By LiangYu Zhao, Peng Li, ChenCheng Yao, XiaoYu Xing, Chao Yang, JiaQiang Luo, ZhiYong Ji, Ruhui Tian, HuiXing Chen, ZiJue Zhu, ZhiWen Deng, Na Li, Jing Fang, Jie Sun, ChenChen Wang, Zhi Zhou, Zheng Li

Posted 27 Aug 2020
bioRxiv DOI: 10.1101/2020.08.26.269423

Klinefelter syndrome (KS) is the most common genetic cause of human male infertility. Patients suffer from heterogeneous testicular atrophy with loss of both germ cells and Sertoli cells. However, the mechanism by which the extra X chromosome causes failure of spermatogenesis remains poorly understood. Here, we profiled testicular single-cell transcriptomes from three KS patients and compared the results with those of healthy donors. Among different somatic cells, Sertoli cells showed the greatest changes in KS patients.

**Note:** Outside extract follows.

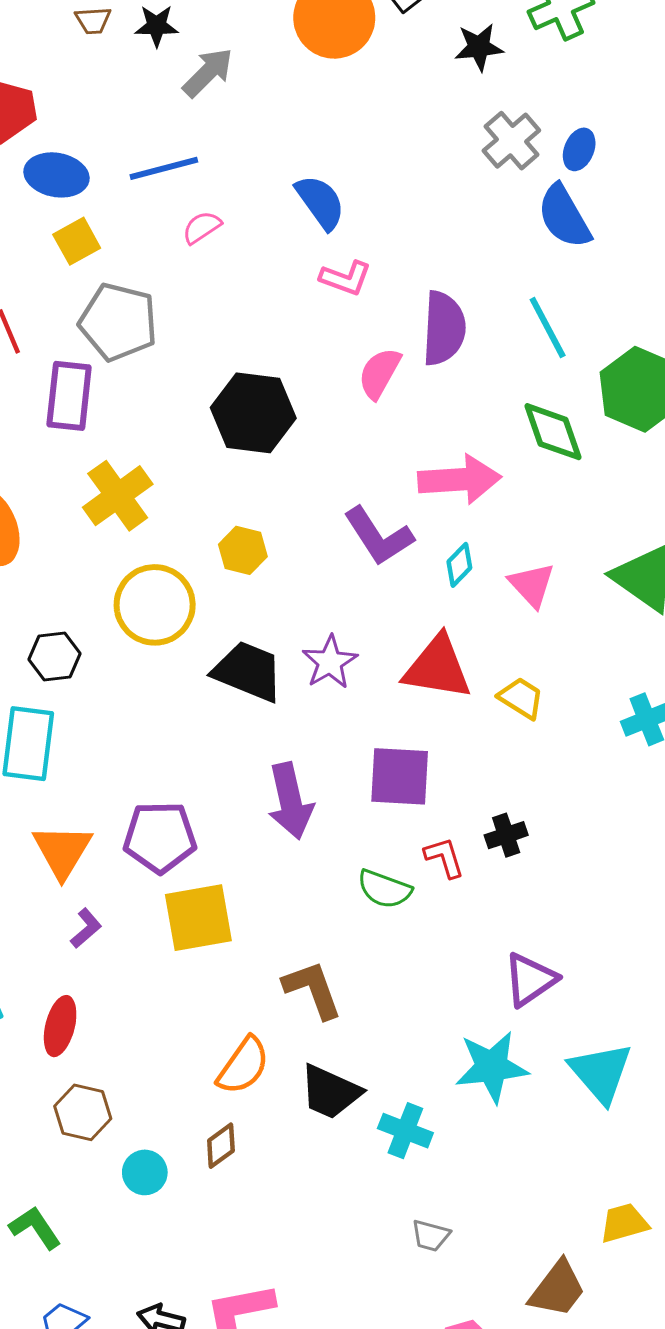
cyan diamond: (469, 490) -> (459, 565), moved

Further analysis showed that XIST, a key long intergenic non-coding RNA that inactivates one X chromosome in female mammals, was widely expressed in somatic cells, except for Sertoli cells, leading to an increase in X-inactivation genes in these cells, which may cause Sertoli cells death and disruption of the spermatogenic microenvironment. Our study proposed a new mechanism to explain the unique pathological manifestations of KS in the testes and provided a theoretical basis for subsequent research and related treatment.